Morgan Stanley has submitted an application to establish a national digital asset trust bank, marking another step in the firm’s expanding involvement in the crypto sector.
According to a public listing from the Office of the Comptroller of the Currency (OCC), the bank received Morgan Stanley’s application on February 18, 2026.
The proposed entity, named Morgan Stanley Digital Trust, National Association (MSDTNA), would operate as a federally chartered trust institution focused on digital asset services. The OCC has published non-confidential portions of the business plan.
Scope of proposed operations
The filing outlines plans for the trust bank to provide custody services for certain digital assets, along with execution of purchases, sales, swaps, and transfers to support client investment activities. The entity would also facilitate fiduciary staking services on behalf of clients.
While the trust’s main office would be located in Purchase, New York, the services are intended to be offered nationwide, subject to regulatory approval.
National trust bank charters from the OCC allow institutions to operate under federal supervision rather than relying on a patchwork of state-level licenses. For crypto-focused firms, this structure can provide a standardized compliance framework for custody and fiduciary activities.
Morgan Stanley’s application follows a wave of conditional approvals issued by the OCC in late 2025 and early 2026.
In December 2025, the regulator granted conditional approval for crypto-focused national trust charters to: Circle (First National Digital Currency Bank), Ripple (Ripple National Trust Bank), BitGo, Fidelity Digital Assets, Paxos Trust Company.
In February, three additional firms received conditional approval: Stripe (Bridge National Trust Bank), Crypto.com and Protego.
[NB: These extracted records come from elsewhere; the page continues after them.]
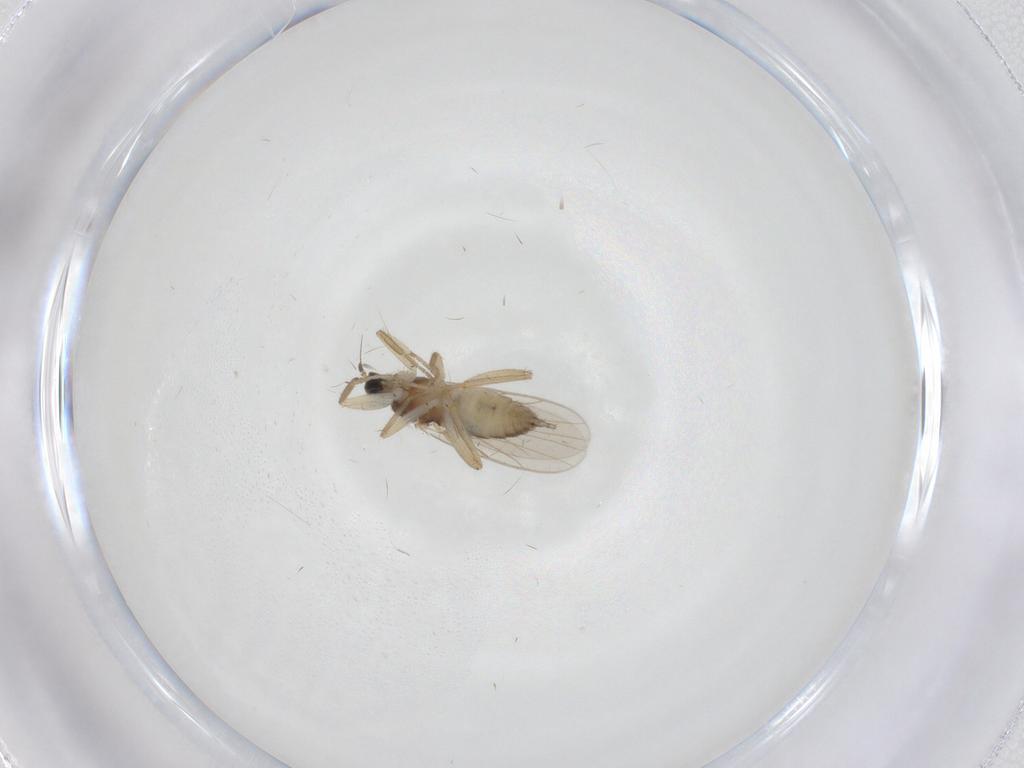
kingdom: Animalia
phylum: Arthropoda
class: Insecta
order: Diptera
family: Hybotidae
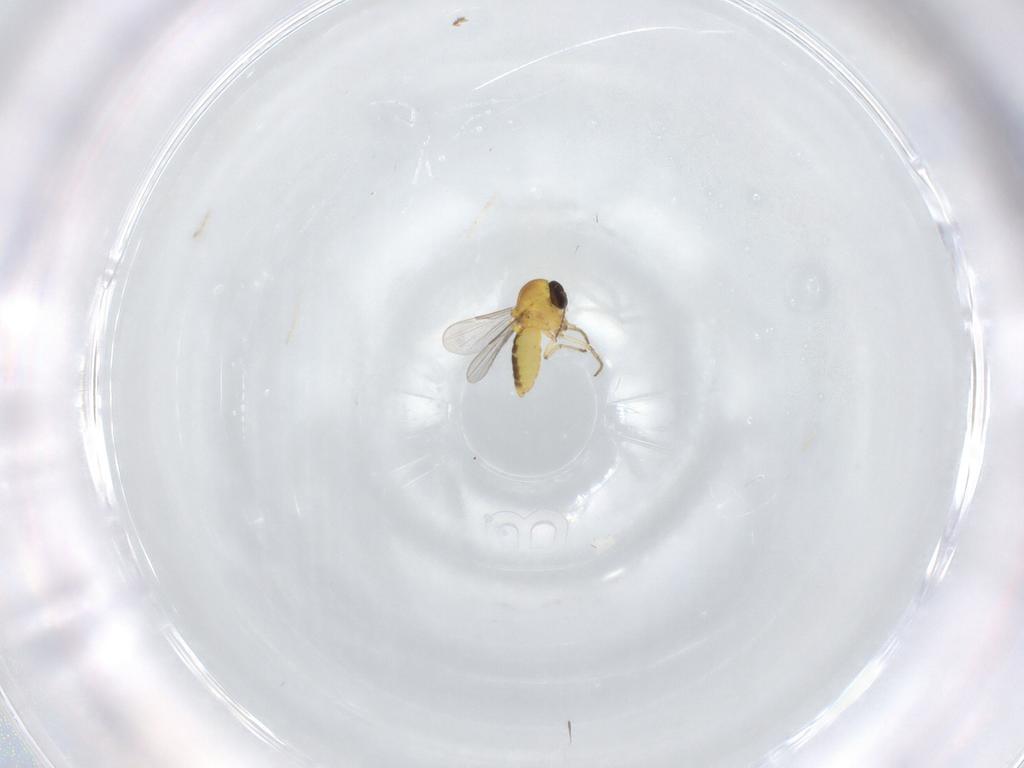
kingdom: Animalia
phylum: Arthropoda
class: Insecta
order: Diptera
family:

With Morgan Stanley’s filing, along with pending applications from Coinbase and World Liberty Financial, the number of institutions pursuing OCC crypto trust structures continues to grow.
Expanding digital asset strategy: Bitcoin, Solana and XRP
The trust bank application is part of a broader digital asset expansion at Morgan Stanley.
In January, the firm appointed Amy Oldenburg to a newly created role overseeing digital asset strategy. It has also filed applications for exchange-traded funds tracking Bitcoin, Ethereum (Ether), and Solana.
Additionally, Morgan Stanley partnered with Zerohash to enable digital asset trading for clients of its E*Trade platform, expanding retail access to crypto markets through its brokerage channel.
If approved, Morgan Stanley Digital Trust would provide the firm with a federally regulated structure to custody digital assets, execute transactions, and offer staking services within a fiduciary framework. Such capabilities could position the bank to serve institutional and high-net-worth clients seeking integrated crypto exposure within a traditional financial institution.
RippleNet uses XRP as a bridge currency to process cross-border payments in seconds. The traditional SWIFT system, on the other hand, can take several days, is expensive, fragmented, and heavily dependent on intermediary banks.
Morgan Stanley indirectly confirms the narrative that Ripple has been pursuing for years: that XRP is not just a cryptocurrency, but a technological tool for increasing efficiency in global payments.
Amy Oldenburg, Morgan Stanley’s head of digital assets strategy, appeared February 24–25 at the Bitcoin For Corporations conference in Las Vegas. In a fireside chat with Strategy CEO Phong Le, Oldenburg agreed with Le’s statement that “if there was a company that could ‘orange pill’ the world, it would be Morgan Stanley.”
On January 6, 2026, the firm filed an S-1 for a Morgan Stanley Bitcoin Trust ETF, along with similar products for ether and Solana. In October 2025 it removed prior restrictions on what type of clients could invest in exchange-traded products (ETPs), allowing financial advisors to offer cryptocurrency funds to all clients in any account type, including retirement accounts.
Previously, only clients with at least $1.5 million in asssets and an aggresive risk tolerance could be sold crypto ETPs.